The Reformatory was ordered closed by federal order in 1984 after prisoners brought a lawsuit against the state citing overcrowding and inhumane conditions. The closing was delayed until 1990, when a new prison, west of the Reformatory, was built and opened. In that time, tiny cells built to house two people often contained three prisoners.
The prison was used as the Shawshank State Prison location for the 1994 thriller “The Shawshank Redemption,” starring Morgan Freeman and Tim Robbins and widely considered one of the best films ever made.
One of the most popular options is the four-and-a-half-hour Shawshank Bus Tour, which includes a 90-minute “Hollywood Meets History” walking tour to explore “Shawshank” sites and those used in other films. The tour includes the West Attic, stories of inmate punishment, the sub-basement, the “Jesus Room,” the guard tower if weather permits, and the inner workings of The Ohio State Reformatory.
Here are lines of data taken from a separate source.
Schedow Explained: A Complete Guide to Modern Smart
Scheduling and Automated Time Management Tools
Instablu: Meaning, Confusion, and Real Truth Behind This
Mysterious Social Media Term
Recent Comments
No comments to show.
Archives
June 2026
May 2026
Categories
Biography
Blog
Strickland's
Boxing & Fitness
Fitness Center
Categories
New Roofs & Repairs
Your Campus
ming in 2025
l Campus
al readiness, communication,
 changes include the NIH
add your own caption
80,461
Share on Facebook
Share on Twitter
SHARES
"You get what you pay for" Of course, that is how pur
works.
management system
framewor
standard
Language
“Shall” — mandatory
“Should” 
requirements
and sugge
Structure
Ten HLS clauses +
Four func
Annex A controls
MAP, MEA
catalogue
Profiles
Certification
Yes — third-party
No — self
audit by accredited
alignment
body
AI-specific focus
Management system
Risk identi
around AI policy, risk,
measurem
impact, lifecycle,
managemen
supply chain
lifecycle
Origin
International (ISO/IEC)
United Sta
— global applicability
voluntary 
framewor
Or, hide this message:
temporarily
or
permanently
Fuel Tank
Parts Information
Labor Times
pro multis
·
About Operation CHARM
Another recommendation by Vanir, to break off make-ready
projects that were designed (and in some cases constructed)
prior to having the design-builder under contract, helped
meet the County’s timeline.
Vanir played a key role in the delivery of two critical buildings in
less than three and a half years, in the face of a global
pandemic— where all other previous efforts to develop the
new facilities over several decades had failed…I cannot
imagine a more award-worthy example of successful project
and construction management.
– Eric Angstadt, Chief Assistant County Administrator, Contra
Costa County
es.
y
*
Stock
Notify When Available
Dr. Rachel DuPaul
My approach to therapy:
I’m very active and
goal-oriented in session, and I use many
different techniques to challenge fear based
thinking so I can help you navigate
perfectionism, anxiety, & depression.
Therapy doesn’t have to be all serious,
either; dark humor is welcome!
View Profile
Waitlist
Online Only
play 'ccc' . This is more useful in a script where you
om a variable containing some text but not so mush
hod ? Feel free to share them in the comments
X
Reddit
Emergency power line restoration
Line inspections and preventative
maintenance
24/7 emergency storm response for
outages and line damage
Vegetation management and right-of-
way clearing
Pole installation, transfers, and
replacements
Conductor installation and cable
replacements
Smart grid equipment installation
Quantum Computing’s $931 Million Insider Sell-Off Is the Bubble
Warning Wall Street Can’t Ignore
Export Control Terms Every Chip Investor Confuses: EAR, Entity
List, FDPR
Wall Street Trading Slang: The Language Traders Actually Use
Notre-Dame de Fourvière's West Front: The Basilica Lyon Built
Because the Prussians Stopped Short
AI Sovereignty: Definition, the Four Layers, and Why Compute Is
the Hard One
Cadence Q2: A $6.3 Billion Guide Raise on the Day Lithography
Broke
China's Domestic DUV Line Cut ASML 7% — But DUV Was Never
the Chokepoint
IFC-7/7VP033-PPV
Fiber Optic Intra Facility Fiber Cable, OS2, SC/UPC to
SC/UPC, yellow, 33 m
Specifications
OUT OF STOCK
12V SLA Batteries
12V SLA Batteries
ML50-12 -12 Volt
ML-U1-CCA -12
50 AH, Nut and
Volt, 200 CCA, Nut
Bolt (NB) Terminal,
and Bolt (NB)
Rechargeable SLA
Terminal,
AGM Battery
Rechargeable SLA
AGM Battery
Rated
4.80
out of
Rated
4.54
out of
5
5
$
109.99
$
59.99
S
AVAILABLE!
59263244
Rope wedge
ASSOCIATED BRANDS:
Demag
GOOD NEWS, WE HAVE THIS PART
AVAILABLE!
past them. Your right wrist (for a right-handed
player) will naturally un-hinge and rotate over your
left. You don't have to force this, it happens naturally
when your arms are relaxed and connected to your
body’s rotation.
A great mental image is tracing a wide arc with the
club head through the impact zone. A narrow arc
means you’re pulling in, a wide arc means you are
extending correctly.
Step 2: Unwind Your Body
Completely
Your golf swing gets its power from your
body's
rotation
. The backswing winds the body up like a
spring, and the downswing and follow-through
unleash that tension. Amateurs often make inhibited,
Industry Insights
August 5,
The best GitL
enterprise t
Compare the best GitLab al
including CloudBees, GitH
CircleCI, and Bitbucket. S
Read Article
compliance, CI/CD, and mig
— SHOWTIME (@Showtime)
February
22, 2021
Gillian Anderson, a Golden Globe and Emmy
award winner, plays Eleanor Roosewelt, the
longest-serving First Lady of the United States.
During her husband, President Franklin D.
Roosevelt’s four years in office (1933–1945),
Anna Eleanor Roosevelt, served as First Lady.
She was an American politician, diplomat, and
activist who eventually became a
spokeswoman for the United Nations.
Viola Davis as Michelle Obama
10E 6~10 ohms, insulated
Given on select weekends through fall, it’s limited to visitors 13 and older. Public ghost hunts, available only to those 18 and older, give visitors the opportunity to accompany paranormal investigators.
Learn about the development of the electric chair and see the actual chair itself on select dates when ”Old Sparky: Electric Chair History and Ohio Executions” is given. That 90-minute session, beginning with a sit-down PowerPoint presentation, is followed by a guided walking tour to see Ohio’s electric chair.
If you go
“Escape from Blood Prison” takes place from 7 p.m. to midnight each Friday and Saturday and 7 to 10 p.m. Sundays through Oct. 29. It frequently sells out, so advance online tickets are required and can be booked at BloodPrison.com, including $35 General Pass Timed Ticketing or Ultra Lightning Pass, which reduces wait time. A Touch Pass adds intensity, allowing scare actors to touch attendees. Gates open at 6:45 p.m., and food trucks are on site.
New this year, “Beyond the Scare” tours are being offered in daylight, letting visitors see behind the scenes of Blood Prison with the lights on. Those tickets are available between 11 a.m. and 4 p.m. daily at MRPS.org.
Detailed information for visiting the Mansfield Reformatory is at mrps.org.
Ask questions about paranormal investigations by email to Kathy Feketik at email@example.com.
“Escape From Blood Prison” is not appropriate for anyone under age 10, and preteens may find it too frightening.